**Problems**
1. According to the text on alternative painting techniques, why did 20th-century artists eagerly take up new experiments? Answer in one to three sentences.
2. In the text on alternative painting techniques, in what year did David Alfaro Siqueiros establish his Experimental Workshop in New York City?
3. Output the part of the text on alternative painting techniques that opens with the words containing "The Mexican muralist, David" and closes with "into their practice.".

**Excerpted passage**
Alternative Painting Techniques Artists Love
The revolutionary painting techniques, which avoided the use of a paintbrush, pushed for the avant-garde ideas and experimentation in the visual arts. Needing to break away from the traditional understanding of the art’s role, that of reproducing reality to a highest possible likeness, the artists of the 20th-century eagerly embraced new experiments which involved the use of an artist’s entire body, incorporation of found objects and materials, and the use of industrial tools instead of a brush.
The Mexican muralist, David Alfaro Siqueiros was one of the first authors to publicly shun the paintbrush, calling the tool “an implement of hair and wood in an age of steel.” Wishing to further investigate the boundaries of painting techniques, the artist established a radical Experimental Workshop in New York City in 1936. In such a place, some of the most celebrated names in art history, such as Jackson Pollock, met to pour, airbrush, scrape, splatter pigments, and to incorporate industrial materials into their practice.

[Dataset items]
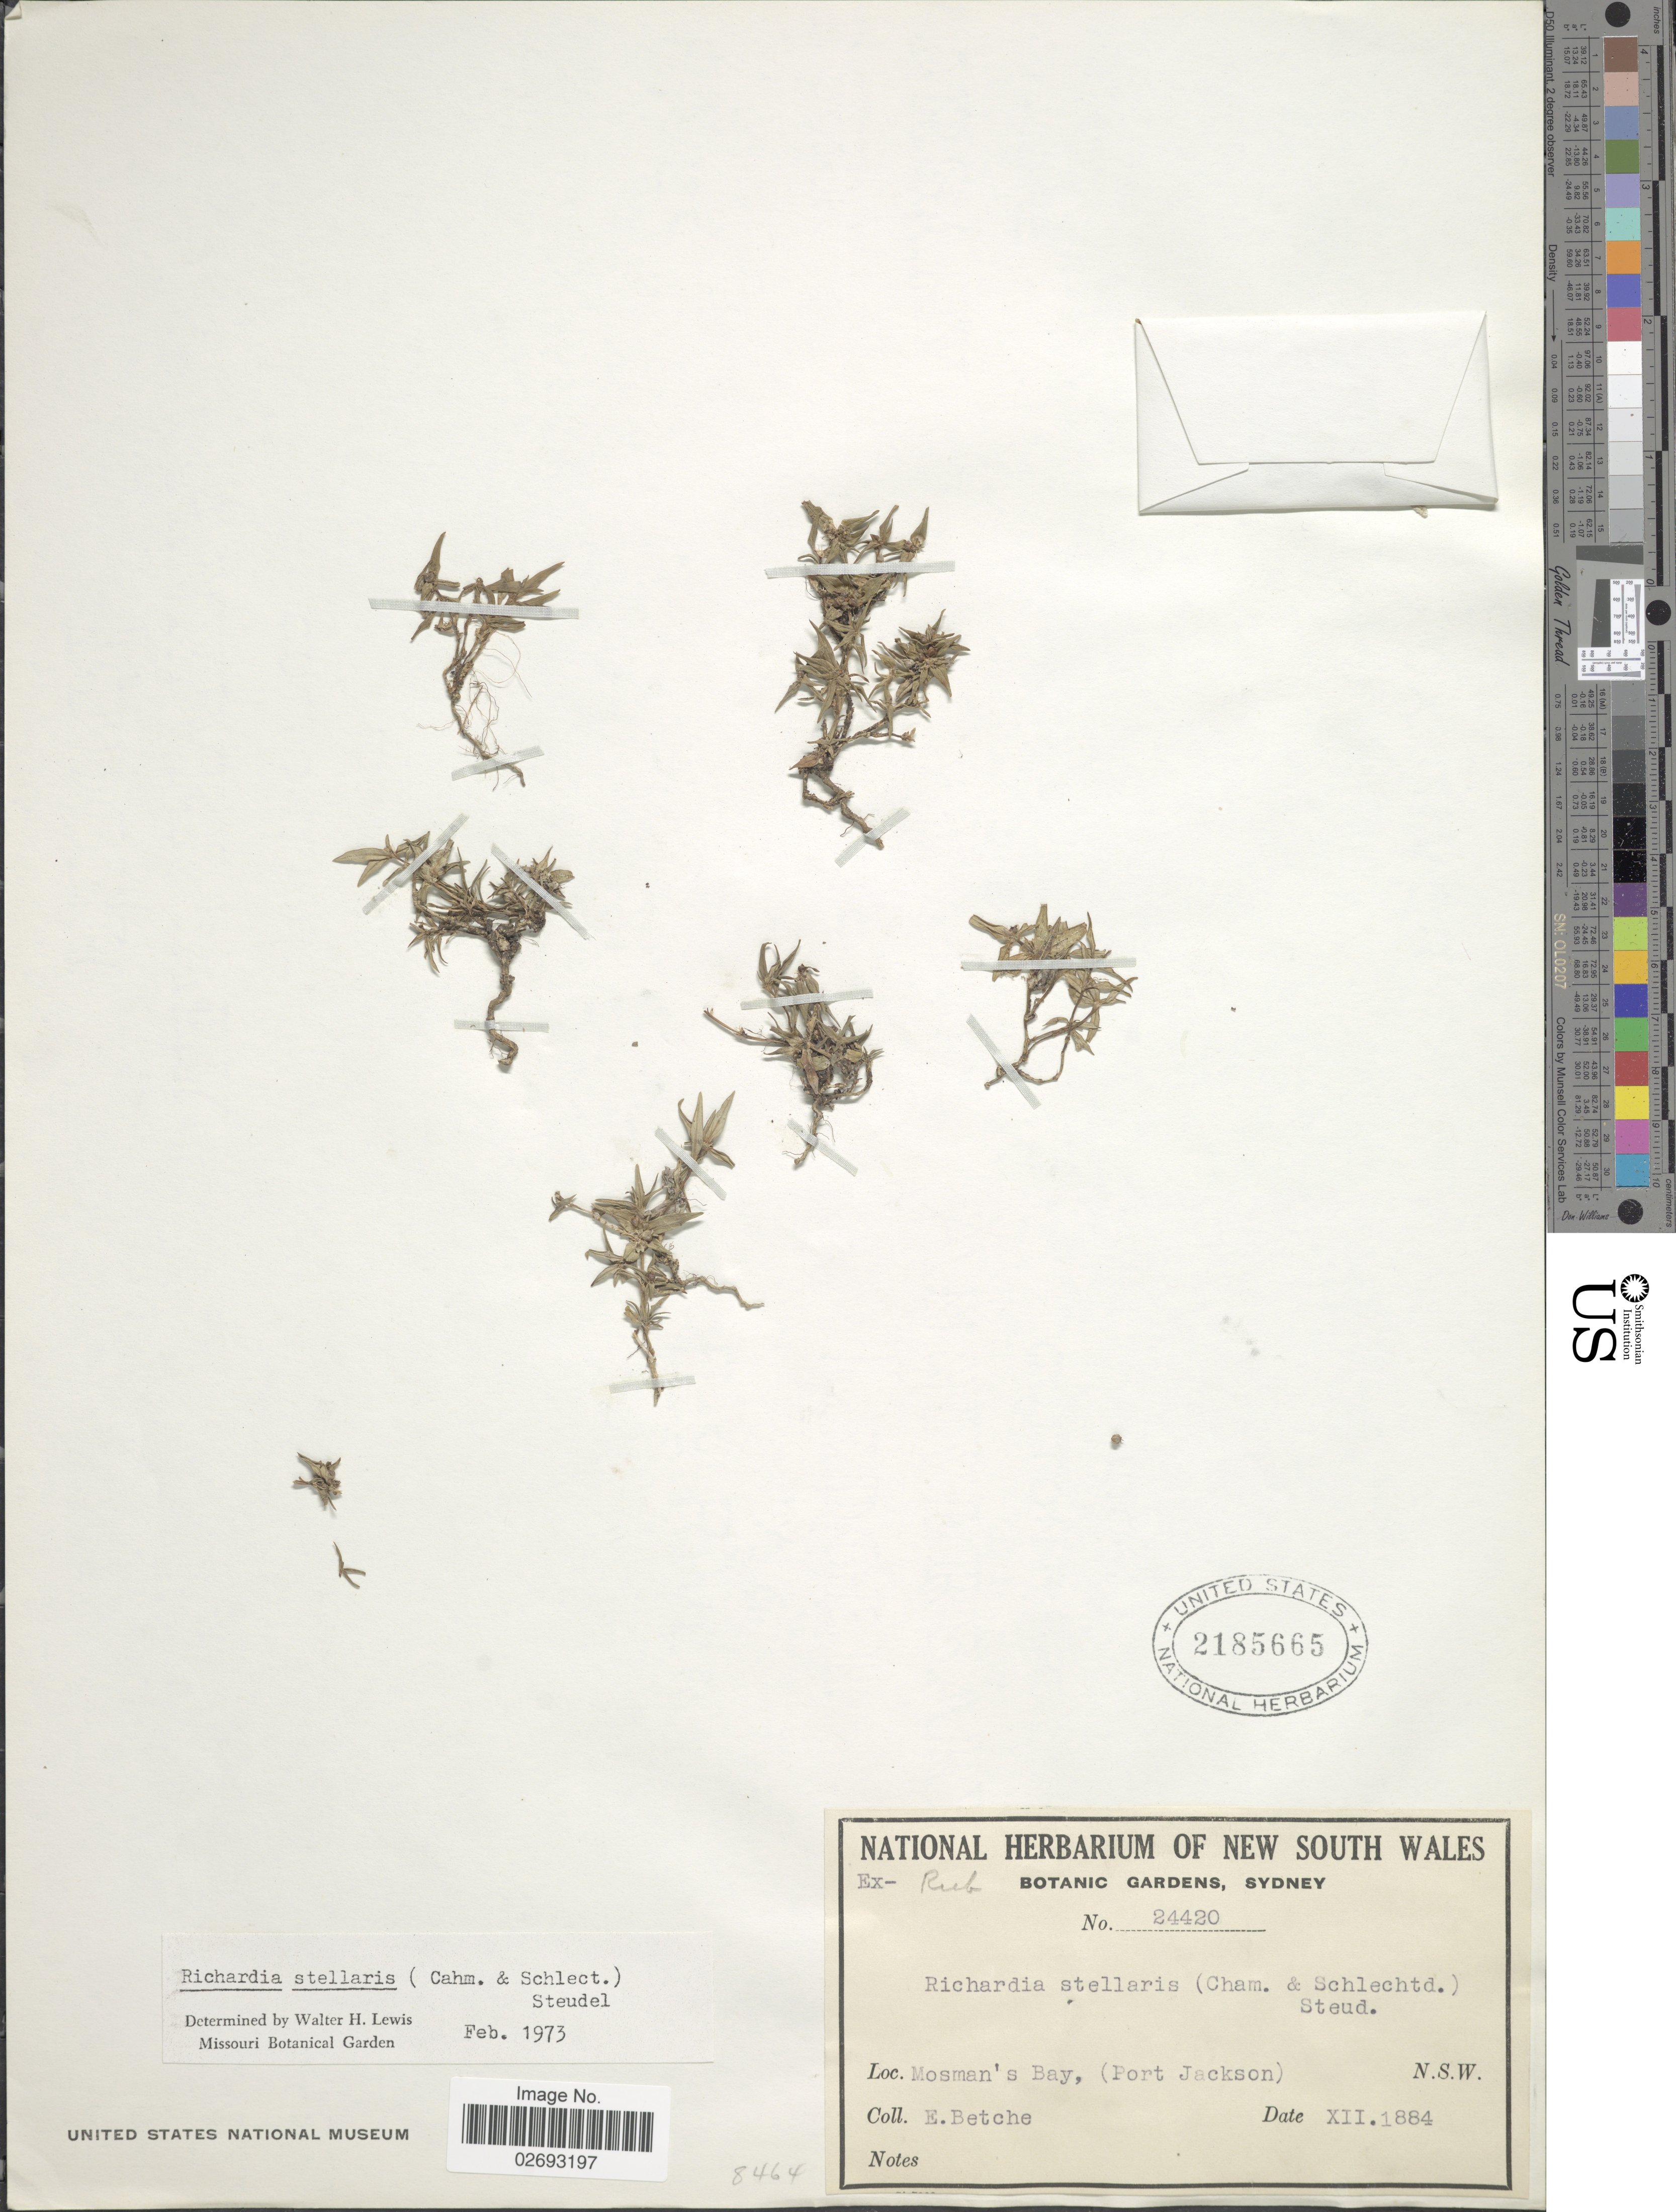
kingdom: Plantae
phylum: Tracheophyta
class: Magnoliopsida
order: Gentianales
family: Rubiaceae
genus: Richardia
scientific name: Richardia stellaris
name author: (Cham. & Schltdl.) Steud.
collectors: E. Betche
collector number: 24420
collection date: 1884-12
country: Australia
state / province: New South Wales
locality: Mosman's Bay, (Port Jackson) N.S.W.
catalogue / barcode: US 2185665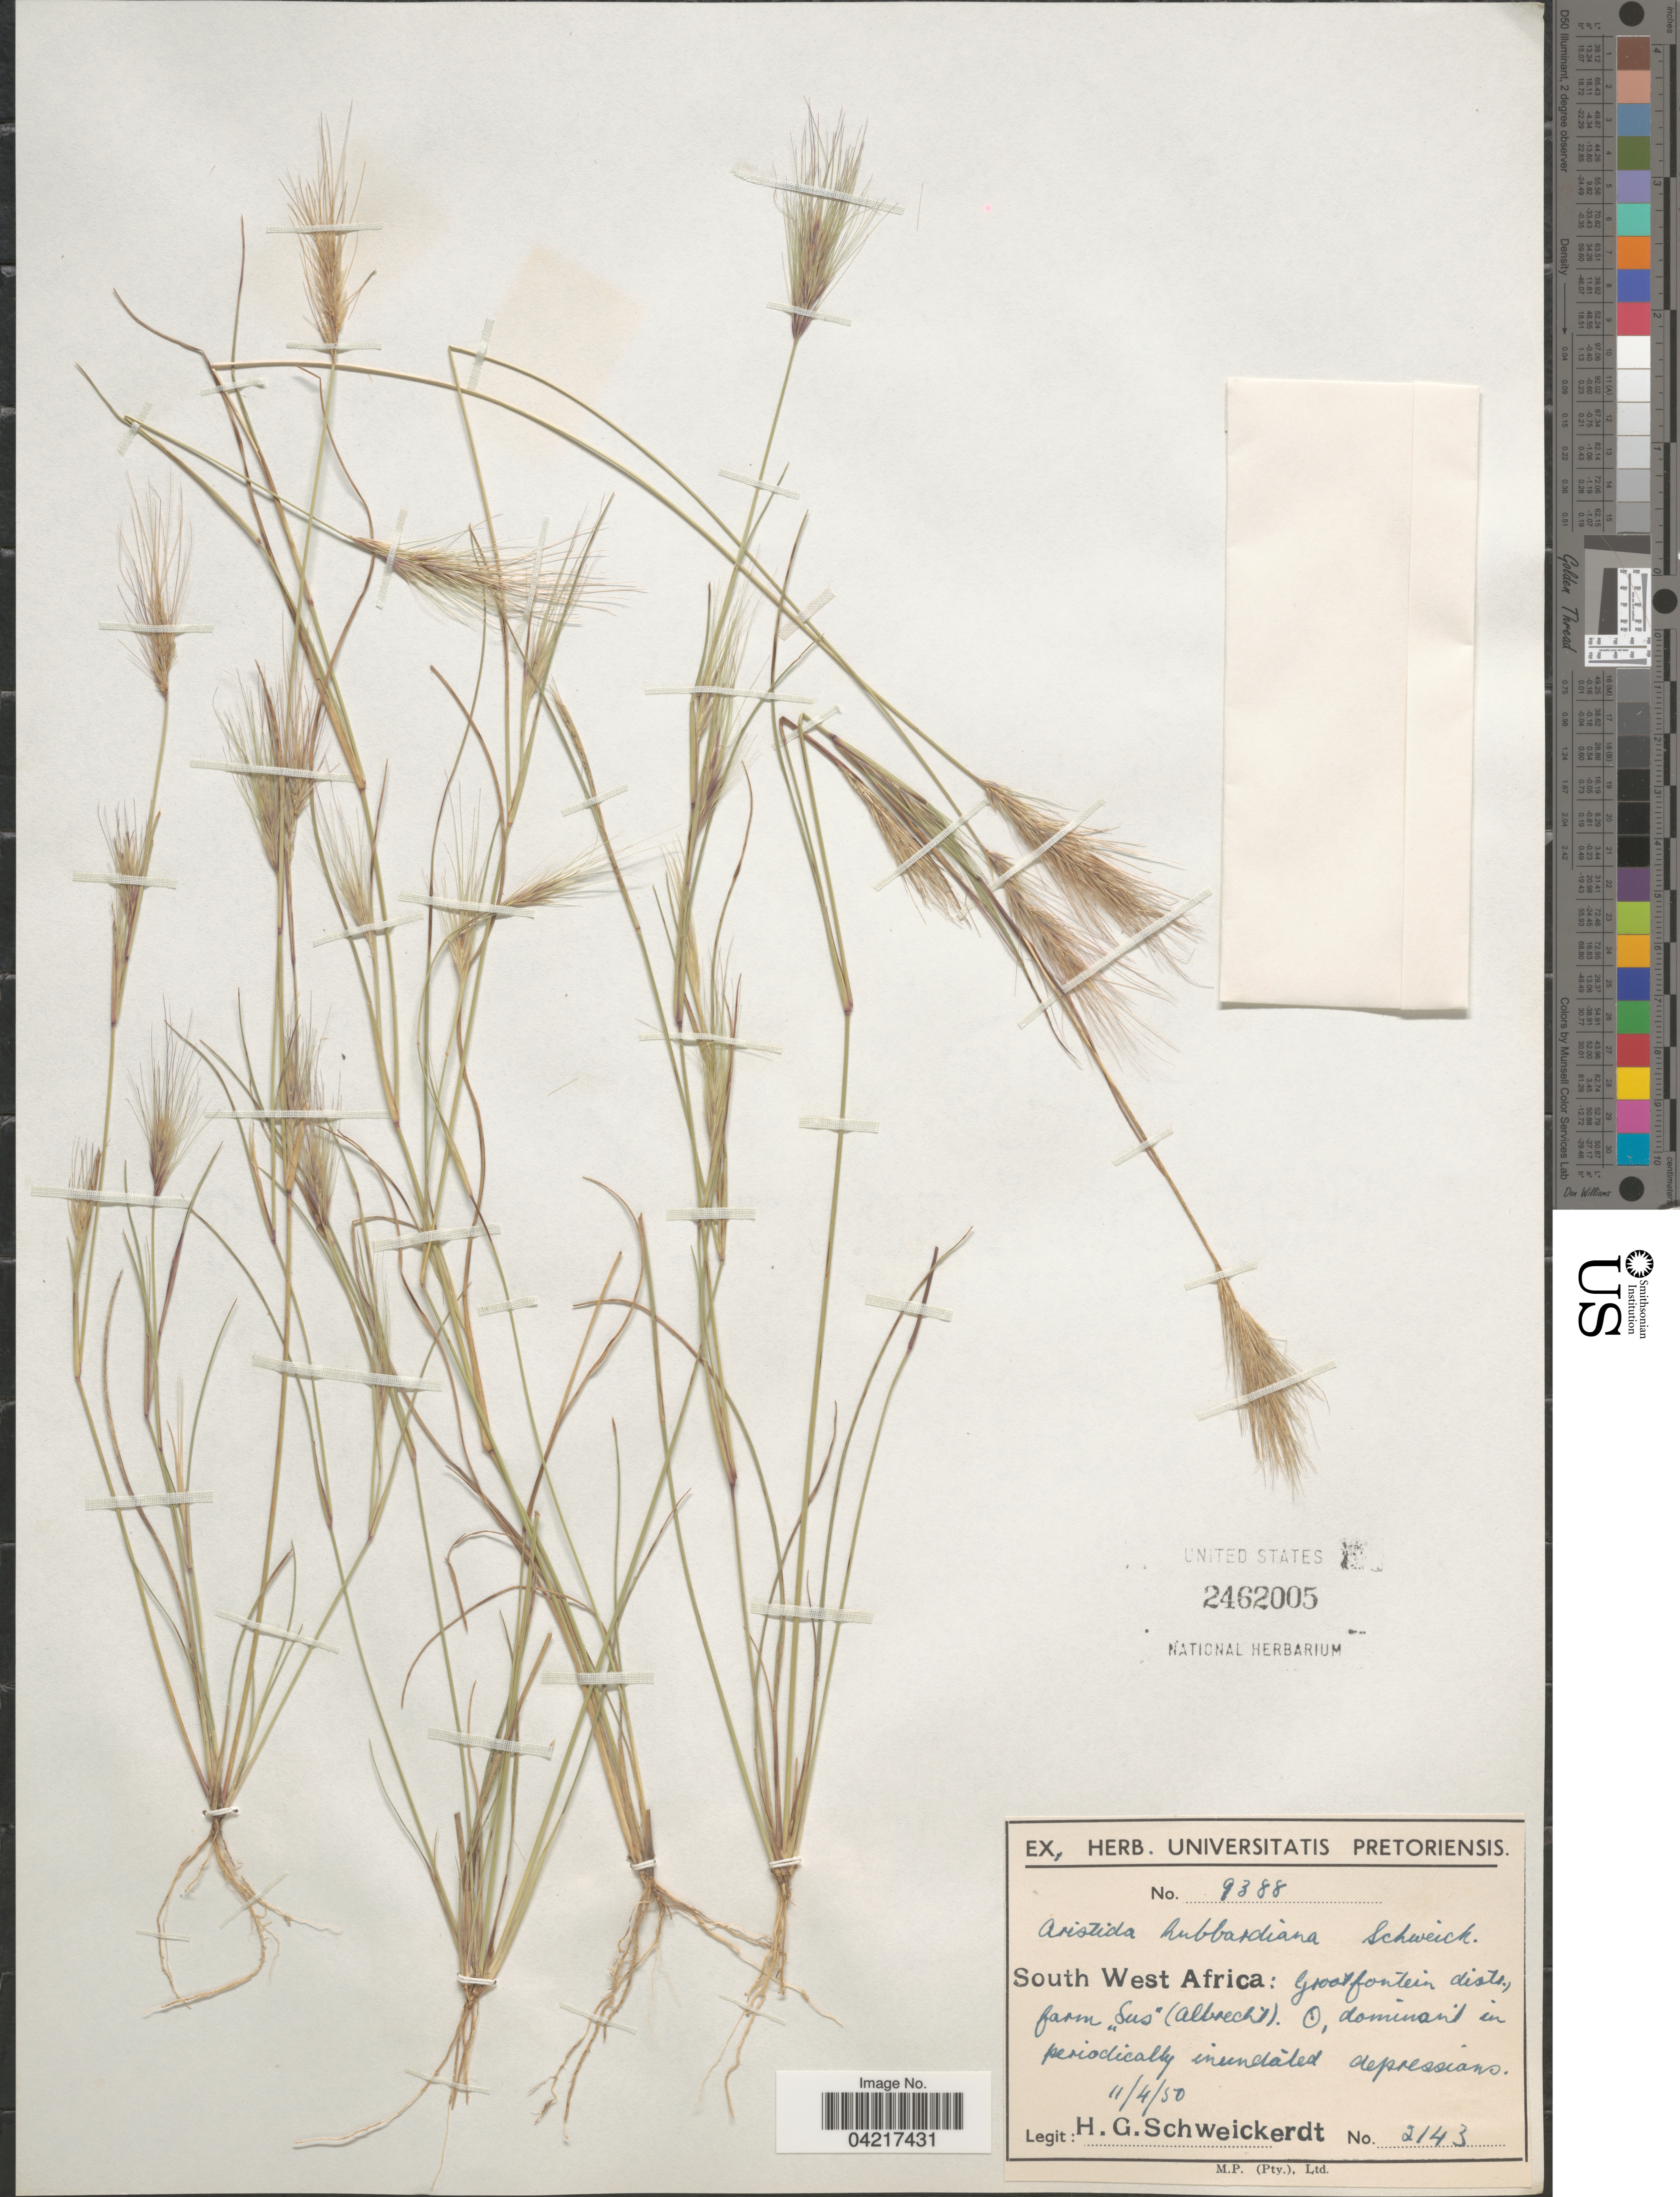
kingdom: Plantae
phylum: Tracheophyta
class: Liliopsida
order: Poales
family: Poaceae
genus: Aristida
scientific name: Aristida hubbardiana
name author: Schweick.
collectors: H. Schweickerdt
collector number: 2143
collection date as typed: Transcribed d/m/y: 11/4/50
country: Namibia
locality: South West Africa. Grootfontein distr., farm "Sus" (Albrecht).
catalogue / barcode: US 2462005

**Answers in order**
1. They needed to break away from the traditional understanding of art's role, which was to reproduce reality as closely as possible. This led them to use the artist's entire body, found objects and materials, and industrial tools instead of a brush.

2. 1936

3.
The Mexican muralist, David Alfaro Siqueiros was one of the first authors to publicly shun the paintbrush, calling the tool “an implement of hair and wood in an age of steel.” Wishing to further investigate the boundaries of painting techniques, the artist established a radical Experimental Workshop in New York City in 1936. In such a place, some of the most celebrated names in art history, such as Jackson Pollock, met to pour, airbrush, scrape, splatter pigments, and to incorporate industrial materials into their practice.